Adding service to the mix

Its business is spread around the globe, and L.B. Foster identifies markets it can compete in and in which it can carve out a strong position. To grow and improve its competitive position within those marketplaces, the company decided to offer more services, Bauer says.

For example, L.B. Foster sells friction modifiers — most people think of them as lubricants — to manage the interface between a railcar’s wheel and the rails. Managing the friction between those two can lengthen the life of those components and save railroad operators money.

Through its innovation process, L.B. Foster identified that railroads weren’t as effective as they could be and would occasionally discover empty tanks and systems that weren’t working, Bauer says.

“We created a new business model whereby we furnished the equipment and provided all of the service people to install, maintain and manage the performance of all of it,” he says.
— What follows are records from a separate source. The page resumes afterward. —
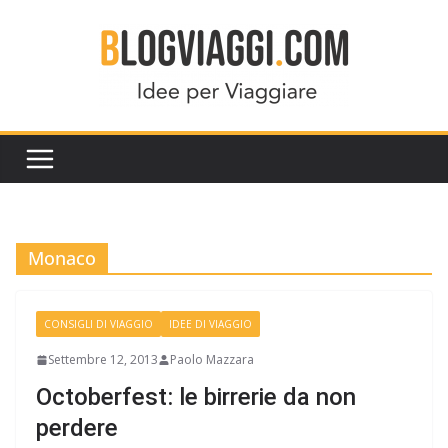
Salta
al
contenuto
Monaco
CONSIGLI DI VIAGGIO
IDEE DI VIAGGIO
Settembre 12, 2013
Paolo Mazzara
Octoberfest: le birrerie da non
perdere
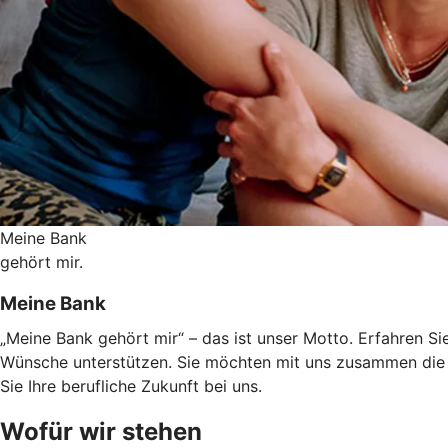
Meine Bank
gehört mir.
Meine Bank
„Meine Bank gehört mir“ – das ist unser Motto. Erfahren Sie
Wünsche unterstützen. Sie möchten mit uns zusammen die 
Sie Ihre berufliche Zukunft bei uns.
Wofür wir stehen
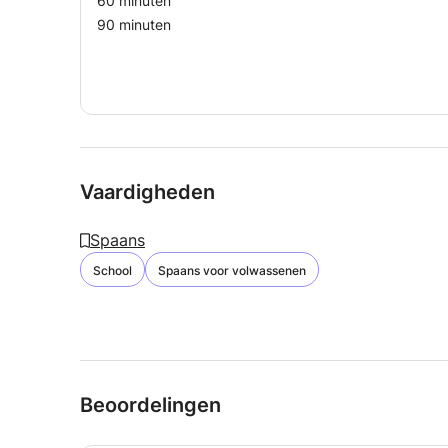
60 minuten
90 minuten
Vaardigheden
Spaans
School
Spaans voor volwassenen
Beoordelingen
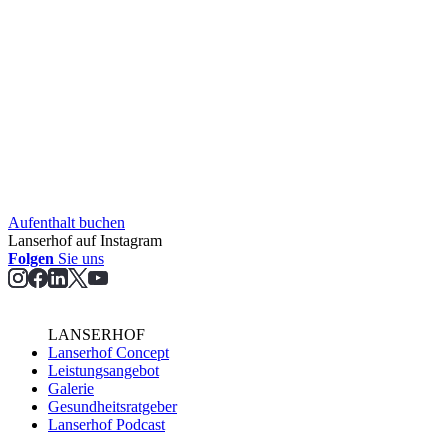
Aufent­halt buchen
Lanserhof auf Instagram
Folgen
Sie uns
LANSERHOF
Lanserhof Concept
Leistungsangebot
Galerie
Gesundheitsratgeber
Lanserhof Podcast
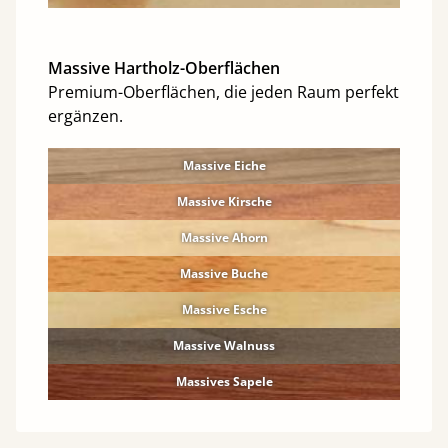
Massive Hartholz-Oberflächen
Premium-Oberflächen, die jeden Raum perfekt
ergänzen.
Massive Eiche
Massive Kirsche
Massive Ahorn
Massive Buche
Massive Esche
Massive Walnuss
Massives Sapele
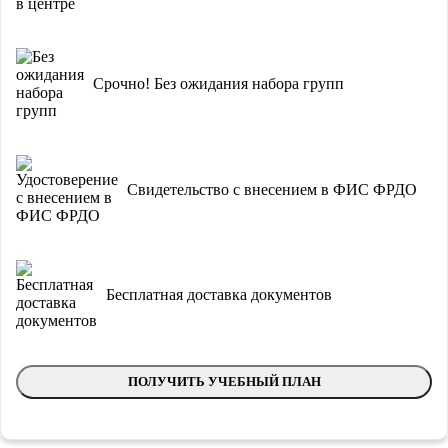
Срочно! Без ожидания набора групп
Свидетельство с внесением в ФИС ФРДО
Бесплатная доставка документов
ПОЛУЧИТЬ УЧЕБНЫЙ ПЛАН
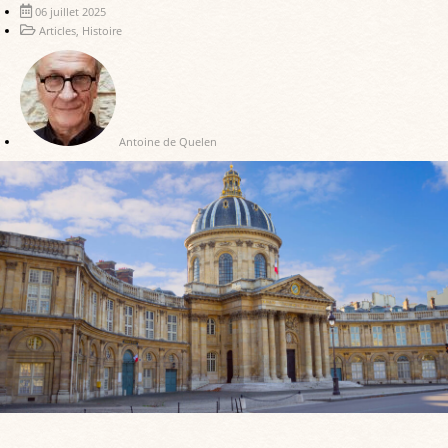
06 juillet 2025
Articles
,
Histoire
Antoine de Quelen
L.B. Foster promised uptime performance guarantees of 90 to 95 percent, but it wasn’t easy for the railroads to take those maintenance services away from their employees.

“It’s really substantial to go from selling equipment to a service business model, where you take complete ownership for everything,” Bauer says.

Not only did L.B. Foster have to make sure the service was attractive to customers, it also had to create the model and determine how to transition to it, price it and staff it.

“All of the resources were put in from scratch. It really became a new business for us,” he says.

Because the changes were so significant, L.B. Foster established multiyear agreements for the first time, in some cases, for as long as seven years. Today, L.B. Foster has more than 40 field service technicians embedded within the railroads, which helps create a closer relationship with those customers.

The company also added greater service components to established businesses, acquiring a European company with automation solutions expertise and a small service business.

“By bringing that together with what we already had in the U.K., we expanded service operations to provide more services for projects like the London Underground expansion, where we’re involved in the integration of things like driverless control systems, passenger information networks and operator controls that have to interface to the signaling systems,” Bauer says.

Checking the boxes

L.B. Foster has made six acquisitions since Bauer joined the company in 2012. They were in all three segments — rail, construction and tubular — but tubular has shown the most growth. Previously, it accounted for about 10 percent of sales; today it is about 25 percent.

And while rail remains approximately half the total business, the product offerings now include more services.

When considering potential acquisitions, the company lays a filter over any opportunities, Bauer says. To pursue a company, all boxes need to be checked, helping L.B. Foster stay focused on businesses that truly add value.